→ **TASK TO COMPLETE**: According to the passage on Content Transformation proxies below, whose work did the BPWG consult for the principles underlying proxy behavior, and on what subject?

→ **DOCUMENT PASSAGE**:
# # # # # # #
The audience for this document is creators of Content Transformation proxies and purchasers and operators of such proxies. The document also contains non-normative guidance for content providers whose services may be accessed by means of such proxies.

1.3 Scope

The recommendations in this document refer only to "Web browsing" - i.e. access by user agents that are intended primarily for interaction by users with HTML Web pages (Web browsers) using HTTP. Clients that interact with proxies using mechanisms other than HTTP (and that typically involve the download of a special client) are out of scope, and are considered to be a distributed user agent. Proxies which are operated in the control of or under the direction of the operator of an origin server are similarly considered to be a distributed origin server and hence out of scope.

The W3C Mobile Web Best Practices Working Group (BPWG) is not chartered to create new technology - its role is to advise on best practice for use of existing technology. In satisfying Content Transformation requirements, existing HTTP header fields, directives and behaviors must be respected, and as far as is practical, no extensions to [RFC 2616 HTTP] are to be used.

The recommendations in this document refer to interactions of a proxy and do not refer to any presumed aspects of the internal operation of the proxy. For this reason, the document does not discuss use of "allow" and "disallow" lists (though it does discuss behavior that is induced by the implementation of such lists). In addition it does not discuss details of how transformation is carried out except if this is reflected in interoperability. For this reason, it does not discuss the insertion or insertion of headers and footers or any other specific behaviors (though it does discuss the need for essential user interaction of some form).

Moral, legal and other similar questions are not in scope of this document. The BPWG does not have authority or expertise to comment one way or another about setting precedent or authorising any particular behavior or its absence.

1.4 Principles

1.4.1 IAB Considerations

The BPWG made reference to Internet Architecture Board (IAB) work on "Open Pluggable Edge Services" [RFC 3238 OPES] for various principles that underlie behavior of proxies. In this work the IAB expressed its concerns about privacy, control, monitoring, and accountability of such services.

1.4.2 Priority of Intention

The Web allows users considerable flexibility in respect of the representation of content. At the same time, Content Providers may have a preferred manner in which they wish their content to be represented. Content Transformation must reconcile these contrasting factors. In creating this Recommendation the BPWG has determined that Content Transformation proxies should respect Content Providers intentions, where they are expressed, but may allow users to choose other representations, except where Content Providers specifically prohibit this.

The BPWG recognizes that there is neither a systematic vocabulary for Content Provider Intentions, nor a systematic means of expression of such intentions. There is scope for further work in this area (see K Scope for Future Work).

2 Terminology (Normative)
# # # # # # #
→ **SOURCE MATERIAL**:
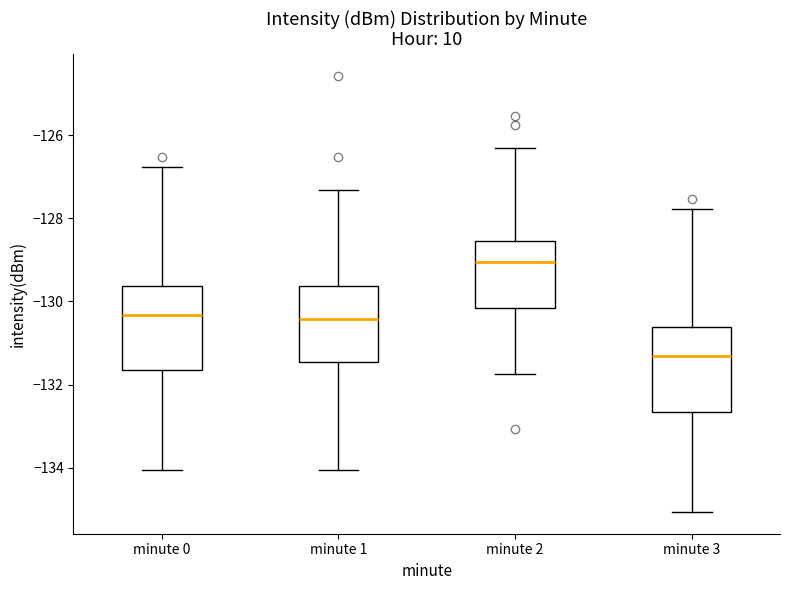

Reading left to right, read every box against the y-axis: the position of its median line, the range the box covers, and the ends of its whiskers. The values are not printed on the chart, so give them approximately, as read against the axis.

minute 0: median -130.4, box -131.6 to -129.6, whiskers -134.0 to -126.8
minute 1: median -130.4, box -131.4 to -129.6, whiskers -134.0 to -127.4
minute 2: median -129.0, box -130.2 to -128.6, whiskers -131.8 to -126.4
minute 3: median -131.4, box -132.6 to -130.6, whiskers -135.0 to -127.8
# # # # # # #
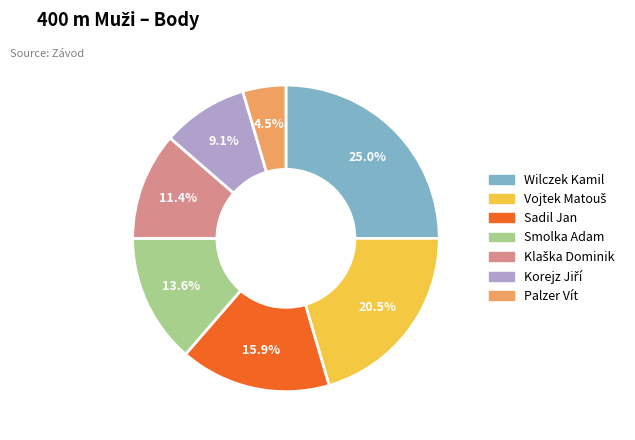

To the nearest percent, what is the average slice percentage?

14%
# # # # # # #
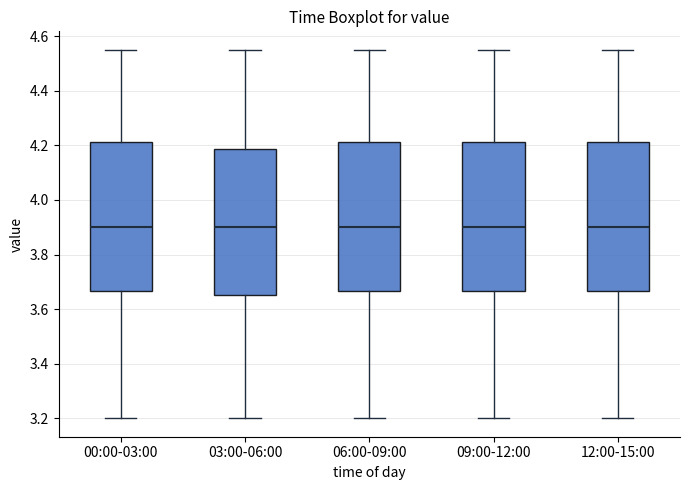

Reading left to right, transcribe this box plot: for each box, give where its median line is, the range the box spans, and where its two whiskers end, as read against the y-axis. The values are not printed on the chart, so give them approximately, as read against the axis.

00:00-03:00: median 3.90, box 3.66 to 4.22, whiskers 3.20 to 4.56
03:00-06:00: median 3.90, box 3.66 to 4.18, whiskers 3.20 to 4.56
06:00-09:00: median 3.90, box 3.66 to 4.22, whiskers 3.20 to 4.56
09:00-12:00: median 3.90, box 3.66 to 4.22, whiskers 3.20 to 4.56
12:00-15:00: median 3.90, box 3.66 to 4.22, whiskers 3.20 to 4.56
# # # # # # #
→ **REPLY TO THE EXERCISE**: The Internet Architecture Board's (IAB) work on "Open Pluggable Edge Services" [RFC 3238 OPES].